Dear Abby: Man’s effort to contact his family is ignored
Dear Abby: I recently found out who my biological father is/was. Apparently, my mother and this man had an affair more than 50 years ago. There’s only speculation as to why.
What bothers me is, I have always lived no more than 15 miles from this man and his family. I tried reaching out to the one half-sibling I am most knowledgeable about. They have made no attempt to contact me about this elephant in the room. I don’t know if it’s shame or embarrassment on their part.

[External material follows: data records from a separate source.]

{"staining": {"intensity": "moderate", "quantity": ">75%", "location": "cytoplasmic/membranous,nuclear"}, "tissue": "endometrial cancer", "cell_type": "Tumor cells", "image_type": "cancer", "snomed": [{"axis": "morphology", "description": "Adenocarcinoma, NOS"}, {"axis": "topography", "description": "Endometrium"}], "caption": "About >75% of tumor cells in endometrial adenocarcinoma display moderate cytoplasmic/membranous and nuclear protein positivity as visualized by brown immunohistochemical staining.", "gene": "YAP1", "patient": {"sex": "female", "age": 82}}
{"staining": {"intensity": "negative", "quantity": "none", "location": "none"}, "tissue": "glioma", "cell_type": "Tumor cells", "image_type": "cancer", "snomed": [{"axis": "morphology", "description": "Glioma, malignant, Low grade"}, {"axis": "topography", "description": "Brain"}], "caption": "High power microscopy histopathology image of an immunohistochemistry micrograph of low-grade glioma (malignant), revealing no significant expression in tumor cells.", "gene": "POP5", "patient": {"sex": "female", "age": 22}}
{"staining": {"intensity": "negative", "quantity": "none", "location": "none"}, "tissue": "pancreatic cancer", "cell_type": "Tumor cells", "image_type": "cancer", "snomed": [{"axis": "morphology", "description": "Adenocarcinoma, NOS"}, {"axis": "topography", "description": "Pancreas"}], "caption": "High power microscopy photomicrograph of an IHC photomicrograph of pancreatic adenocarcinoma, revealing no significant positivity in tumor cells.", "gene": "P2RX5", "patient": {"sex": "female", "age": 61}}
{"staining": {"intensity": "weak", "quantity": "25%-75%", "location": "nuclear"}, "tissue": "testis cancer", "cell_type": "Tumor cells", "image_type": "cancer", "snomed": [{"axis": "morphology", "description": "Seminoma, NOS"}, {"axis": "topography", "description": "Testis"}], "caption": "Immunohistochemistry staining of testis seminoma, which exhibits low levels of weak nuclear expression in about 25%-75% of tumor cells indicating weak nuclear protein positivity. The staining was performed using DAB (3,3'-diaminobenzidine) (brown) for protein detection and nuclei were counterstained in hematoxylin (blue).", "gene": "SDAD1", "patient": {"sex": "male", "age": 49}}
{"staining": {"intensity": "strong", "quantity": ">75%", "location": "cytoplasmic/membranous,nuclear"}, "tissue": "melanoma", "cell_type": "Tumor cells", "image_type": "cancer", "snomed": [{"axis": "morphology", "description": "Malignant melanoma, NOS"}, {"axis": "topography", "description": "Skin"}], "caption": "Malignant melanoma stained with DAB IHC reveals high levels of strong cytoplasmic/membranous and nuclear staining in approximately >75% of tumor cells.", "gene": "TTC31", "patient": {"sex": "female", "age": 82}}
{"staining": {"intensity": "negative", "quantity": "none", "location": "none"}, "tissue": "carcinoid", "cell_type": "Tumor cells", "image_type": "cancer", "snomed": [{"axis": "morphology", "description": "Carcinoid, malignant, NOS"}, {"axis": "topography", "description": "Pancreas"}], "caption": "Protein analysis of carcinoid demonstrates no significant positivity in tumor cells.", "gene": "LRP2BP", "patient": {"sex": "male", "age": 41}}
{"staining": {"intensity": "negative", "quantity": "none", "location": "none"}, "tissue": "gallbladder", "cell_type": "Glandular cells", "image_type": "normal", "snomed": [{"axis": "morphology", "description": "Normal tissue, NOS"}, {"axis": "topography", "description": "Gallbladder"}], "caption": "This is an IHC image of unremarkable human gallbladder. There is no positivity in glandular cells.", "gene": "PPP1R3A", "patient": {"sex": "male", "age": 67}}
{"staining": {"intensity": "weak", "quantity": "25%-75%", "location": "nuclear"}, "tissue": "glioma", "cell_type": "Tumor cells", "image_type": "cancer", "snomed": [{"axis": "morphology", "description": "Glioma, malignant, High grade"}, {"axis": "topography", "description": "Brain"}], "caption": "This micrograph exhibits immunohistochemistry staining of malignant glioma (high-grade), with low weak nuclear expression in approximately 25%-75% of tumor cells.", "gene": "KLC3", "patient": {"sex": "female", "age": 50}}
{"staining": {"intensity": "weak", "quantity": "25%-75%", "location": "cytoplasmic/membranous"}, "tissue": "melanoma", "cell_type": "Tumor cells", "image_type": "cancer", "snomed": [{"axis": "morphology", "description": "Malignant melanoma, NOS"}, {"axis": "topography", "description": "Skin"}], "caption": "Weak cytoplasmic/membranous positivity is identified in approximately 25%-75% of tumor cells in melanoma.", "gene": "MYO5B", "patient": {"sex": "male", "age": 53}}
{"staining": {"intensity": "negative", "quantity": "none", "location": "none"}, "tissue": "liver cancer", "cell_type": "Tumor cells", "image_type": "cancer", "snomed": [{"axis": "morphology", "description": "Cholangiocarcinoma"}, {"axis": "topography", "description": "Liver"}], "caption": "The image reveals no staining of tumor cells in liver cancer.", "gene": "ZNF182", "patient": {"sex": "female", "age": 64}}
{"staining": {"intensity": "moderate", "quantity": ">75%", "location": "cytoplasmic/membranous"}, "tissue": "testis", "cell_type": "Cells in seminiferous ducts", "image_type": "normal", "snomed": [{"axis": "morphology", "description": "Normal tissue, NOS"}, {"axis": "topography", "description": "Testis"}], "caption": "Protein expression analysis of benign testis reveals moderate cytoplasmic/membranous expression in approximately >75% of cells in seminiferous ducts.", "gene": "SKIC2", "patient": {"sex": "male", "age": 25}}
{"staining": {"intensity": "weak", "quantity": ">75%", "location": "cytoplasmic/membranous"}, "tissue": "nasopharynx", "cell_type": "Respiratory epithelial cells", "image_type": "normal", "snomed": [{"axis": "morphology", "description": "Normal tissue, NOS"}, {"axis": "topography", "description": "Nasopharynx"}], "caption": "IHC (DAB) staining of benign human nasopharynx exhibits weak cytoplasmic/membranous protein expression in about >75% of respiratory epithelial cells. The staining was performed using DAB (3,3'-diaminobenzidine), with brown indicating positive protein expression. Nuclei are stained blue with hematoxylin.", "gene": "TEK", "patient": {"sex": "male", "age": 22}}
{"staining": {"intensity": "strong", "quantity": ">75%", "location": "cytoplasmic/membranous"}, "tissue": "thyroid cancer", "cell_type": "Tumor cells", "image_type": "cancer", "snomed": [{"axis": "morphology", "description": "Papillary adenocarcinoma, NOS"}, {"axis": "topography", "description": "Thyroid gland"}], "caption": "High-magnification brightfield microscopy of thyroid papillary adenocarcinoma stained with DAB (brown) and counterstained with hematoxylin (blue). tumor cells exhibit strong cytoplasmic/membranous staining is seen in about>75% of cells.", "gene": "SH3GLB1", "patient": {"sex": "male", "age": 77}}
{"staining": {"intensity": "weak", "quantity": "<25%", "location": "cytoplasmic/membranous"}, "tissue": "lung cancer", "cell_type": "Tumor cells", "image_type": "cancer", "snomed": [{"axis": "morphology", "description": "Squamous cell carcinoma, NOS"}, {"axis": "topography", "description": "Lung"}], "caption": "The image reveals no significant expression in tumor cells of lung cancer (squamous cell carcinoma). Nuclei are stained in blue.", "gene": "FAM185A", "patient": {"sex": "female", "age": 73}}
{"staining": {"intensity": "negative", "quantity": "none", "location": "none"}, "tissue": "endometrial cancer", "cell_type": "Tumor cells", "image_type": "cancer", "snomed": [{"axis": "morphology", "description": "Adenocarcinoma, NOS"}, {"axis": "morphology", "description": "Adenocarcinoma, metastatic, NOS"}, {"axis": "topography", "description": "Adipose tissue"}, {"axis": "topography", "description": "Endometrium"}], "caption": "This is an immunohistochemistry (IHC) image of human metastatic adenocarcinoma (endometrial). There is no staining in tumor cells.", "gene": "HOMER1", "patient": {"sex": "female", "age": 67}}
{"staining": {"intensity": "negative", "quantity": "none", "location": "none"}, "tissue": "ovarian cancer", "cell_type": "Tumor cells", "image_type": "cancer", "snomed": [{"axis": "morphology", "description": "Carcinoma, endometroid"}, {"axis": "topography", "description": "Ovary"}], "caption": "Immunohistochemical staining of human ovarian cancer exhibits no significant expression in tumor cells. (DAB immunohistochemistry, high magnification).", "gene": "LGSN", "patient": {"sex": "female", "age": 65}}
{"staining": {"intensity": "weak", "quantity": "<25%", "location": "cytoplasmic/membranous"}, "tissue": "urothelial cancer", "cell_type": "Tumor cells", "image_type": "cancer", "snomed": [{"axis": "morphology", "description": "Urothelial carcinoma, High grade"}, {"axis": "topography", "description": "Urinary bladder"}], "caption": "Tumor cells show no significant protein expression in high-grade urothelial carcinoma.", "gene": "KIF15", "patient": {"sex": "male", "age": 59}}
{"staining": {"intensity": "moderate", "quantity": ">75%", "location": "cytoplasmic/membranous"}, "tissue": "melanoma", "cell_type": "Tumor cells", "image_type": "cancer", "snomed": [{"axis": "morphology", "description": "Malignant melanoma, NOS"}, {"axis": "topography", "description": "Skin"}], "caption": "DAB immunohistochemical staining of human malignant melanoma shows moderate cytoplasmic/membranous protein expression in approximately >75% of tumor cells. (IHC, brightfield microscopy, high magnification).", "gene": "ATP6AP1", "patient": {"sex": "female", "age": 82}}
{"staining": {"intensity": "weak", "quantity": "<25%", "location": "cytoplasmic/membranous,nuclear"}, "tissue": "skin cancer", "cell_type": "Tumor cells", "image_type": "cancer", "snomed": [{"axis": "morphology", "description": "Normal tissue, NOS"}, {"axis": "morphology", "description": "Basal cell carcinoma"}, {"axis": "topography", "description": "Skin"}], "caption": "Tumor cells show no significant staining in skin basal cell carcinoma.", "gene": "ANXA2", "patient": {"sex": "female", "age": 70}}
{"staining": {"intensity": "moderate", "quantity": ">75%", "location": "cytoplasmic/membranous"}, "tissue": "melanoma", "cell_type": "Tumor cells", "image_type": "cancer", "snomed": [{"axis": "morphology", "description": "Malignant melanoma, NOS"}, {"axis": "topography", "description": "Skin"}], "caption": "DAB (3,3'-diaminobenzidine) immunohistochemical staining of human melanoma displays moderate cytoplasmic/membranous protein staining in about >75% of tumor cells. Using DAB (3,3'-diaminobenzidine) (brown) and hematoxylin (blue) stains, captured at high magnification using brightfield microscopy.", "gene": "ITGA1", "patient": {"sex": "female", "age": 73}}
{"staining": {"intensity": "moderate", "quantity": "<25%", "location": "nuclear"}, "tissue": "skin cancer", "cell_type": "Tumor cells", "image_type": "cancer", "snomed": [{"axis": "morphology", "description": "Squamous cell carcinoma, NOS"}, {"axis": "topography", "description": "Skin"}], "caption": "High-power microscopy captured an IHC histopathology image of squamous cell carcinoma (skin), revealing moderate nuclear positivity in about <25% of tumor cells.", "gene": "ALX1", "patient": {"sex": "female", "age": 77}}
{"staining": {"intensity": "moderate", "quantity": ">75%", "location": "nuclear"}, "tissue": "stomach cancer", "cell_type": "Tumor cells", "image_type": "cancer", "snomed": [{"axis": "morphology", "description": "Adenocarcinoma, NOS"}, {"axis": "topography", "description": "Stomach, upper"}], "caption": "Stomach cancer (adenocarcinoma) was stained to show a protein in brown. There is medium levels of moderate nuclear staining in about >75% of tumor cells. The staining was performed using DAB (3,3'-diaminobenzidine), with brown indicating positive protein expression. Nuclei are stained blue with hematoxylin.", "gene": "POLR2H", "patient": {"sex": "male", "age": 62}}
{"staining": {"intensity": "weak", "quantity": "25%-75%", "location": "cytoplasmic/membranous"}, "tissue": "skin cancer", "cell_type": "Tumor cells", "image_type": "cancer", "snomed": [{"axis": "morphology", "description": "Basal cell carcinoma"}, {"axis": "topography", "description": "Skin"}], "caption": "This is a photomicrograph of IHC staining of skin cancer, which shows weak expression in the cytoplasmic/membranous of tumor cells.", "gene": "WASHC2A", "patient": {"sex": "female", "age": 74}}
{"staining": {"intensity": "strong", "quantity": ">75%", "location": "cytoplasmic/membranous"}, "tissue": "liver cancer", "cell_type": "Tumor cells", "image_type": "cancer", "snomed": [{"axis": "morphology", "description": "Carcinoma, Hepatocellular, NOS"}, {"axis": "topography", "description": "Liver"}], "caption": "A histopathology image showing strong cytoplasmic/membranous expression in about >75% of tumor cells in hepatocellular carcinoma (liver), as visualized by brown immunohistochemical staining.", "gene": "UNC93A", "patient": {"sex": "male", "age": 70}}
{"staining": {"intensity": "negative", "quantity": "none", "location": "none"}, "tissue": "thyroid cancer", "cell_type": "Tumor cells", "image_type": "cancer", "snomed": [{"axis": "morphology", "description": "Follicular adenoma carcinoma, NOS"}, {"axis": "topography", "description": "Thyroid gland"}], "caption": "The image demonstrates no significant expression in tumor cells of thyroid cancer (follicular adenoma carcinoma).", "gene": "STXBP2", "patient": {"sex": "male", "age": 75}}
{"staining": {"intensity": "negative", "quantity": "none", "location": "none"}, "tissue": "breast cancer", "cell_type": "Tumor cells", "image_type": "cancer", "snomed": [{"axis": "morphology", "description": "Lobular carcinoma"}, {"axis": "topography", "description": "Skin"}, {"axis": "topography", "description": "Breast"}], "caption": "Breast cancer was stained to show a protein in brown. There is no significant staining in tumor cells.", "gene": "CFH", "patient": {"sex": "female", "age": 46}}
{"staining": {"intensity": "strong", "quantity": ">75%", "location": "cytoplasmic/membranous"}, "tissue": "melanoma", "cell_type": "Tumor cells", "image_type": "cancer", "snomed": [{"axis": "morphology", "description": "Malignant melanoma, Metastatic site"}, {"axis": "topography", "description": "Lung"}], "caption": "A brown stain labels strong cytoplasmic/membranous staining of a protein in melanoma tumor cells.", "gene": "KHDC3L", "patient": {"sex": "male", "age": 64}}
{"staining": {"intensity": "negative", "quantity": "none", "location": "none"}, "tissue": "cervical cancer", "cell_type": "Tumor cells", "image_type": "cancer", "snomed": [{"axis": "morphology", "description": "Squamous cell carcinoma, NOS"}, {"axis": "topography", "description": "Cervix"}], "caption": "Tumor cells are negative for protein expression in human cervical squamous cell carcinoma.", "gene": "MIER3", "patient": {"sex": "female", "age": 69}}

I am a respectable man with a great family. Why someone would not want to reach out and at least get to know a brother they supposedly never knew existed is beyond me.
We’ve wasted way too many years kept in the dark about this well-kept secret. My thought is that you can never have too big a family — even if we are only half-siblings. Should I continue attempting to reach them, or just sweep all of this under the rug and pretend it never happened?
— Expanding the Family in Ohio
Dear Expanding: Not everyone is as open-hearted or inclusive as you. After half a century, your birth father’s family may prefer not to open this chapter of their father’s life, and they should not be forced to. Because you have already reached out to them without getting a response, I don’t think you should push the issue. You wrote that you are a respectable man with a great family. Count your blessings, because not everyone is so fortunate.